◆ Work required ◆
Among the entries below, take the line with "21: (225, 314, 3.55)" and the line with "43: (283, 268, 3.91)", and output them and every line between them exactly, with nothing else.
(Exercise material begins)
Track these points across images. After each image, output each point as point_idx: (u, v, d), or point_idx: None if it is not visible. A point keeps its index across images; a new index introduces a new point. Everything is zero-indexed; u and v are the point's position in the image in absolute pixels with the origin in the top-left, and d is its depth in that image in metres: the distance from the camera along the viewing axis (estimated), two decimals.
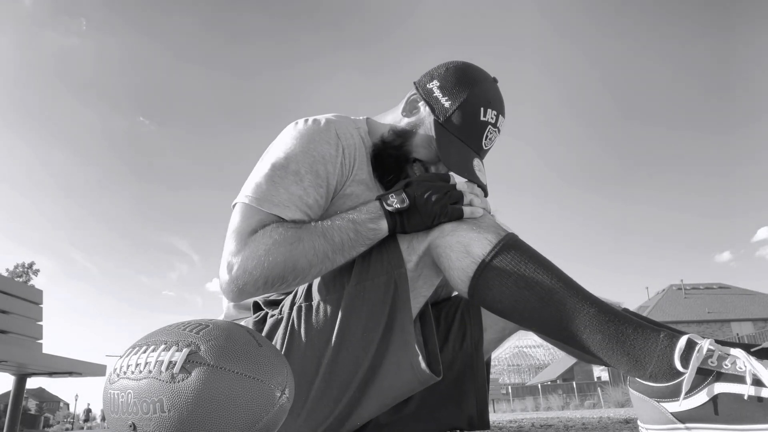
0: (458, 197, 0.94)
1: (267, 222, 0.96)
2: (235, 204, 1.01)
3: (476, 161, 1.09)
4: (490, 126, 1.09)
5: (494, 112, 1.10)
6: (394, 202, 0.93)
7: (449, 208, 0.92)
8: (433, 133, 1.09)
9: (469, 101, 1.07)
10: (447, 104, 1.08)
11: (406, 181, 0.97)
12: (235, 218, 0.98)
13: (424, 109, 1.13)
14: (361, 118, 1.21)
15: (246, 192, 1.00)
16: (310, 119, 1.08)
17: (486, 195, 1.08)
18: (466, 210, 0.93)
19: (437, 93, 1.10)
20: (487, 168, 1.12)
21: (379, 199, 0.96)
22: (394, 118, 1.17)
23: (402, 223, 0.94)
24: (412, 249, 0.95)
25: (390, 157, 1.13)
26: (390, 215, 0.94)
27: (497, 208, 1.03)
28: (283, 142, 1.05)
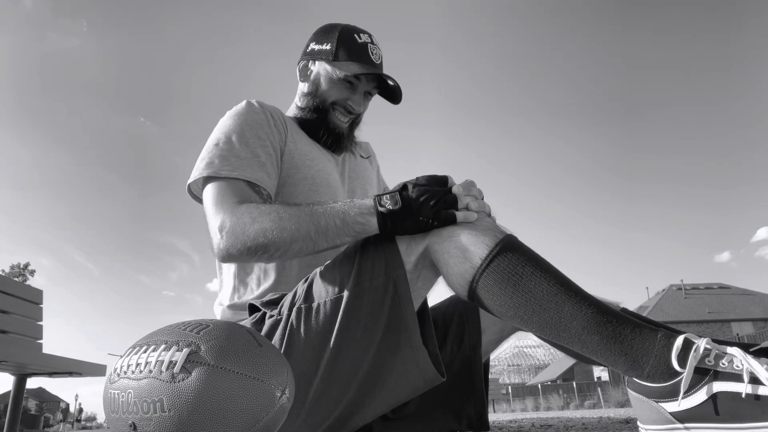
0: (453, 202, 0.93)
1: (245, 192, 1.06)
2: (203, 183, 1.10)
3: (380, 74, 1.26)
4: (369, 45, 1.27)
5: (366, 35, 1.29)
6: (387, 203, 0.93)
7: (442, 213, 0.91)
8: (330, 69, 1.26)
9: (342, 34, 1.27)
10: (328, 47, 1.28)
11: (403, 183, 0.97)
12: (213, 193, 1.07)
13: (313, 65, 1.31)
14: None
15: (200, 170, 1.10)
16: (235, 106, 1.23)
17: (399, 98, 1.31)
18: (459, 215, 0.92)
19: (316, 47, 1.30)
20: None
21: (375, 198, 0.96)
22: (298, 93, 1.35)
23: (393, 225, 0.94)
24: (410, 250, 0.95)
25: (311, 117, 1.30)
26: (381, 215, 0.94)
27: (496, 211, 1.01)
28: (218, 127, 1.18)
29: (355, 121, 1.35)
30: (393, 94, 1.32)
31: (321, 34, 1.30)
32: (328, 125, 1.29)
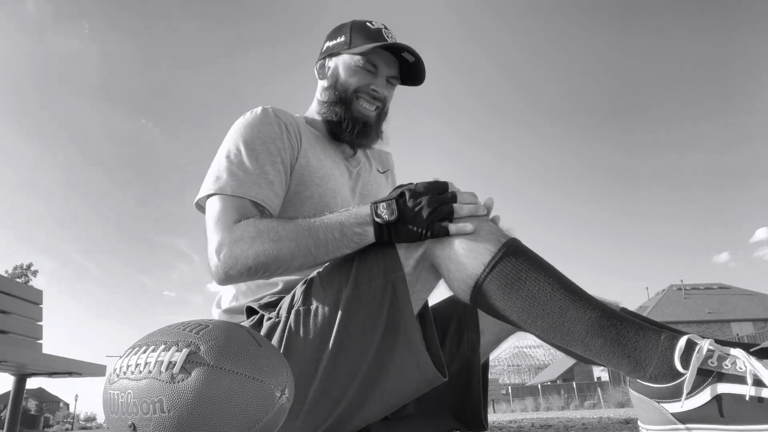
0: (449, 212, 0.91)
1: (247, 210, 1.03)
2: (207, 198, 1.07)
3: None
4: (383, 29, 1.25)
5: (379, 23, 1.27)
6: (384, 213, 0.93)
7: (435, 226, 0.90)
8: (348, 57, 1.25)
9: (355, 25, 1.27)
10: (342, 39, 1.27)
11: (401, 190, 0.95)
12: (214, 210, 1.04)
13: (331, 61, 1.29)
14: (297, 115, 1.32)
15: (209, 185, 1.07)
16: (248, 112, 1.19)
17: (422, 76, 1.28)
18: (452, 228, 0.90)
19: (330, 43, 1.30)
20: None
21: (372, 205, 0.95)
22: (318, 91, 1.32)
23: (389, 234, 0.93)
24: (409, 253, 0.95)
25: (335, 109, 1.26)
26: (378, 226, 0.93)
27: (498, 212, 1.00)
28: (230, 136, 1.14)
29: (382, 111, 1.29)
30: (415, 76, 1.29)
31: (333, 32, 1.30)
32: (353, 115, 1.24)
(Exercise material ends)
(Exercise material begins)
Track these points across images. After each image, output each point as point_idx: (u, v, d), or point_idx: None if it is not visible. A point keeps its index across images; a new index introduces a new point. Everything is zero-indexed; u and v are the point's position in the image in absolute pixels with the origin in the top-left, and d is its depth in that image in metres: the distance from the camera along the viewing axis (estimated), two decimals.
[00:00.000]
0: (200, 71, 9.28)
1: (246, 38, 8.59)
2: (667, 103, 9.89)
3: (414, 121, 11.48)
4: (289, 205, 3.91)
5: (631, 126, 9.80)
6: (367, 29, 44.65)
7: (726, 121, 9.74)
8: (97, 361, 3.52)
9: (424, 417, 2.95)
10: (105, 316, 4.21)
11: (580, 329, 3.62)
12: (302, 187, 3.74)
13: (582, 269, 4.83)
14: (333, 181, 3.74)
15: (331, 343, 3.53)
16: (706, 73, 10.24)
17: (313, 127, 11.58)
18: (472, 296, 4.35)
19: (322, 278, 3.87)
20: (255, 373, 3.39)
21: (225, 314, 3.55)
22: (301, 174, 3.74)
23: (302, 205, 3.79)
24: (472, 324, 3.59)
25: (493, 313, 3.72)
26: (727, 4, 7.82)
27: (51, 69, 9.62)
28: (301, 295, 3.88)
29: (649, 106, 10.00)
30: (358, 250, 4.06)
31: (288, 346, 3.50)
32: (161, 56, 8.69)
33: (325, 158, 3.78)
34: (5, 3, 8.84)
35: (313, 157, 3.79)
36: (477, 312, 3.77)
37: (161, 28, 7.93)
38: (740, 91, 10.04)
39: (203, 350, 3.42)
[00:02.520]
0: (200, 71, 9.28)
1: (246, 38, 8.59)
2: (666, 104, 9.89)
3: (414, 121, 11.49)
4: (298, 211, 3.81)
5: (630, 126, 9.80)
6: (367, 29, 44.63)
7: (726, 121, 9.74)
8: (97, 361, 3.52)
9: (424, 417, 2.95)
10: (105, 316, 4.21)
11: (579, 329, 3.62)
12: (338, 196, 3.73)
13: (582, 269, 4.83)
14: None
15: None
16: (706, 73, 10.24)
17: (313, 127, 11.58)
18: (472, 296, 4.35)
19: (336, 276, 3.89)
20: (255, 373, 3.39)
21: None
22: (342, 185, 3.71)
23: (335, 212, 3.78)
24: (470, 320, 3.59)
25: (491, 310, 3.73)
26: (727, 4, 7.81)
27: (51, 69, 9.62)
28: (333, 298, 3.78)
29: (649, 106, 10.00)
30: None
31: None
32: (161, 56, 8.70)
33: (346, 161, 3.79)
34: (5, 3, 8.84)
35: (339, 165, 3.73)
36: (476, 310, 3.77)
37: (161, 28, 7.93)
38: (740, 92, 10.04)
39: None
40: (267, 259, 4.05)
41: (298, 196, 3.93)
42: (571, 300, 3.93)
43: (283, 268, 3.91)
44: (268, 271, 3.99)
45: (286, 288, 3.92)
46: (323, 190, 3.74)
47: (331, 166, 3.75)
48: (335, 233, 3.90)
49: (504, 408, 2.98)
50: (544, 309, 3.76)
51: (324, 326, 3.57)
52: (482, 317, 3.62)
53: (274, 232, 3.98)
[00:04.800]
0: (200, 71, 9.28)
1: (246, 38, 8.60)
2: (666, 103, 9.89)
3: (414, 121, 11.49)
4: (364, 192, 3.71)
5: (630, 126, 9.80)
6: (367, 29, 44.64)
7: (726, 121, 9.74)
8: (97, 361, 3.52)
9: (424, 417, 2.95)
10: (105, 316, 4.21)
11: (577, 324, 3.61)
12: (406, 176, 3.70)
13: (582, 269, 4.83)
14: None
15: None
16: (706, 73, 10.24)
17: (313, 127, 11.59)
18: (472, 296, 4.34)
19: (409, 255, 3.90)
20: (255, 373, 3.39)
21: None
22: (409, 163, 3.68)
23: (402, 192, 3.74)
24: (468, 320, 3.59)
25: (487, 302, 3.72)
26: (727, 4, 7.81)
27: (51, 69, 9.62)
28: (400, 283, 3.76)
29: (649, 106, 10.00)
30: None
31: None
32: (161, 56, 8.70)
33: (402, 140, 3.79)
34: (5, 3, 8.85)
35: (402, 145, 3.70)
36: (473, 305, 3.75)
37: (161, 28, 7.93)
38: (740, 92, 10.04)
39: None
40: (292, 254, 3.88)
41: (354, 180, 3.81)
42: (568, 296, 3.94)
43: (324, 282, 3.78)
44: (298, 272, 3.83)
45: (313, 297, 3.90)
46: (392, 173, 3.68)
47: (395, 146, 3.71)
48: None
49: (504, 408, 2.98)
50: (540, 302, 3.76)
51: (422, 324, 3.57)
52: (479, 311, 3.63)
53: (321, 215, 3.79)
(Exercise material ends)
◆ Exercise solution ◆
21: (225, 314, 3.55)
22: (301, 174, 3.74)
23: (302, 205, 3.79)
24: (472, 324, 3.59)
25: (493, 313, 3.72)
26: (727, 4, 7.82)
27: (51, 69, 9.62)
28: (301, 295, 3.88)
29: (649, 106, 10.00)
30: (358, 250, 4.06)
31: (288, 346, 3.50)
32: (161, 56, 8.69)
33: (325, 158, 3.78)
34: (5, 3, 8.84)
35: (313, 157, 3.79)
36: (477, 312, 3.77)
37: (161, 28, 7.93)
38: (740, 91, 10.04)
39: (203, 350, 3.42)
[00:02.520]
0: (200, 71, 9.28)
1: (246, 38, 8.59)
2: (666, 104, 9.89)
3: (414, 121, 11.49)
4: (298, 211, 3.81)
5: (630, 126, 9.80)
6: (367, 29, 44.63)
7: (726, 121, 9.74)
8: (97, 361, 3.52)
9: (424, 417, 2.95)
10: (105, 316, 4.21)
11: (579, 329, 3.62)
12: (338, 196, 3.73)
13: (582, 269, 4.83)
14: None
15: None
16: (706, 73, 10.24)
17: (313, 127, 11.58)
18: (472, 296, 4.35)
19: (336, 276, 3.89)
20: (255, 373, 3.39)
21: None
22: (342, 185, 3.71)
23: (335, 212, 3.78)
24: (470, 320, 3.59)
25: (491, 310, 3.73)
26: (727, 4, 7.81)
27: (51, 69, 9.62)
28: (333, 298, 3.78)
29: (649, 106, 10.00)
30: None
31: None
32: (161, 56, 8.70)
33: (346, 161, 3.79)
34: (5, 3, 8.84)
35: (339, 165, 3.73)
36: (476, 310, 3.77)
37: (161, 28, 7.93)
38: (740, 92, 10.04)
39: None
40: (267, 259, 4.05)
41: (298, 196, 3.93)
42: (571, 300, 3.93)
43: (283, 268, 3.91)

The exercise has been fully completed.